WHAT IS REQUIRED = Every line of the data below should be retyped exactly, with no images carried over.

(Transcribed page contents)
-- Opening Marker --
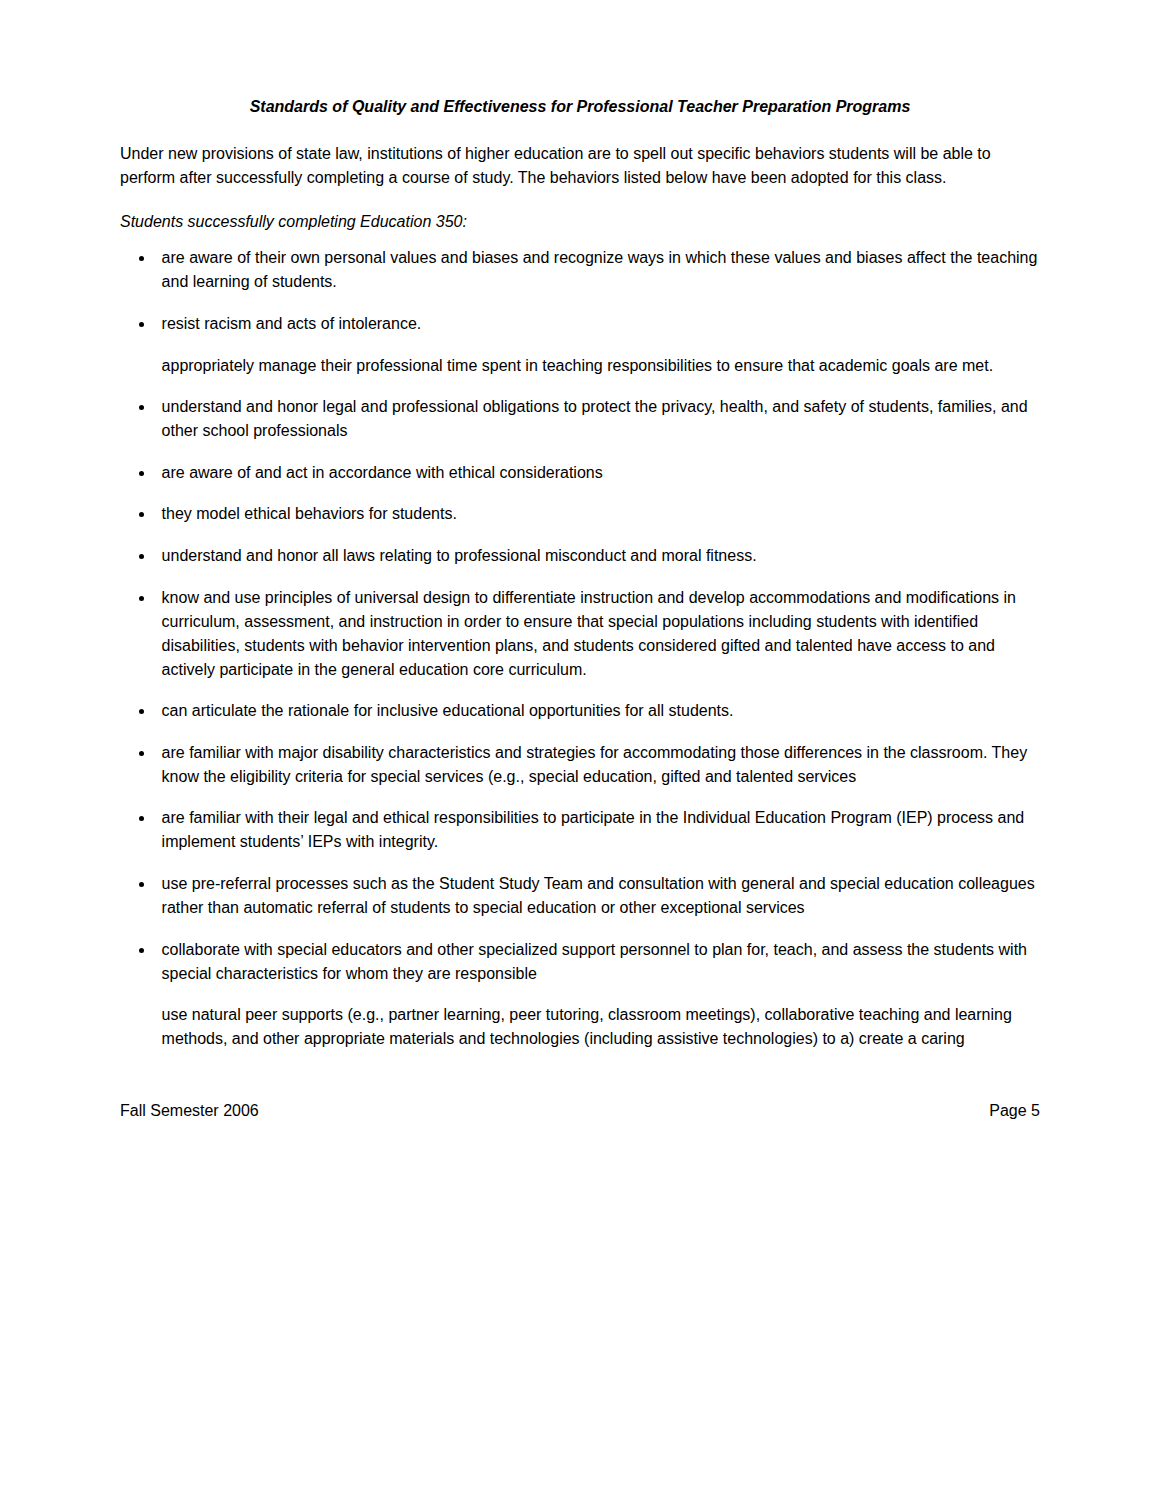Standards of Quality and Effectiveness for Professional Teacher Preparation Programs
Under new provisions of state law, institutions of higher education are to spell out specific behaviors students will be able to perform after successfully completing a course of study. The behaviors listed below have been adopted for this class.
Students successfully completing Education 350:
are aware of their own personal values and biases and recognize ways in which these values and biases affect the teaching and learning of students.
resist racism and acts of intolerance.
appropriately manage their professional time spent in teaching responsibilities to ensure that academic goals are met.
understand and honor legal and professional obligations to protect the privacy, health, and safety of students, families, and other school professionals
are aware of and act in accordance with ethical considerations
they model ethical behaviors for students.
understand and honor all laws relating to professional misconduct and moral fitness.
know and use principles of universal design to differentiate instruction and develop accommodations and modifications in curriculum, assessment, and instruction in order to ensure that special populations including students with identified disabilities, students with behavior intervention plans, and students considered gifted and talented have access to and actively participate in the general education core curriculum.
can articulate the rationale for inclusive educational opportunities for all students.
are familiar with major disability characteristics and strategies for accommodating those differences in the classroom. They know the eligibility criteria for special services (e.g., special education, gifted and talented services
are familiar with their legal and ethical responsibilities to participate in the Individual Education Program (IEP) process and implement students’ IEPs with integrity.
use pre-referral processes such as the Student Study Team and consultation with general and special education colleagues rather than automatic referral of students to special education or other exceptional services
collaborate with special educators and other specialized support personnel to plan for, teach, and assess the students with special characteristics for whom they are responsible
use natural peer supports (e.g., partner learning, peer tutoring, classroom meetings), collaborative teaching and learning methods, and other appropriate materials and technologies (including assistive technologies) to a) create a caring
Fall Semester 2006 Page 5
-- Closing Marker --
RESPONSE AREA =
Standards of Quality and Effectiveness for Professional Teacher Preparation Programs
Under new provisions of state law, institutions of higher education are to spell out specific behaviors students will be able to perform after successfully completing a course of study. The behaviors listed below have been adopted for this class.
Students successfully completing Education 350:
are aware of their own personal values and biases and recognize ways in which these values and biases affect the teaching and learning of students.
resist racism and acts of intolerance.
appropriately manage their professional time spent in teaching responsibilities to ensure that academic goals are met.
understand and honor legal and professional obligations to protect the privacy, health, and safety of students, families, and other school professionals
are aware of and act in accordance with ethical considerations
they model ethical behaviors for students.
understand and honor all laws relating to professional misconduct and moral fitness.
know and use principles of universal design to differentiate instruction and develop accommodations and modifications in curriculum, assessment, and instruction in order to ensure that special populations including students with identified disabilities, students with behavior intervention plans, and students considered gifted and talented have access to and actively participate in the general education core curriculum.
can articulate the rationale for inclusive educational opportunities for all students.
are familiar with major disability characteristics and strategies for accommodating those differences in the classroom. They know the eligibility criteria for special services (e.g., special education, gifted and talented services
are familiar with their legal and ethical responsibilities to participate in the Individual Education Program (IEP) process and implement students’ IEPs with integrity.
use pre-referral processes such as the Student Study Team and consultation with general and special education colleagues rather than automatic referral of students to special education or other exceptional services
collaborate with special educators and other specialized support personnel to plan for, teach, and assess the students with special characteristics for whom they are responsible
use natural peer supports (e.g., partner learning, peer tutoring, classroom meetings), collaborative teaching and learning methods, and other appropriate materials and technologies (including assistive technologies) to a) create a caring
Fall Semester 2006 Page 5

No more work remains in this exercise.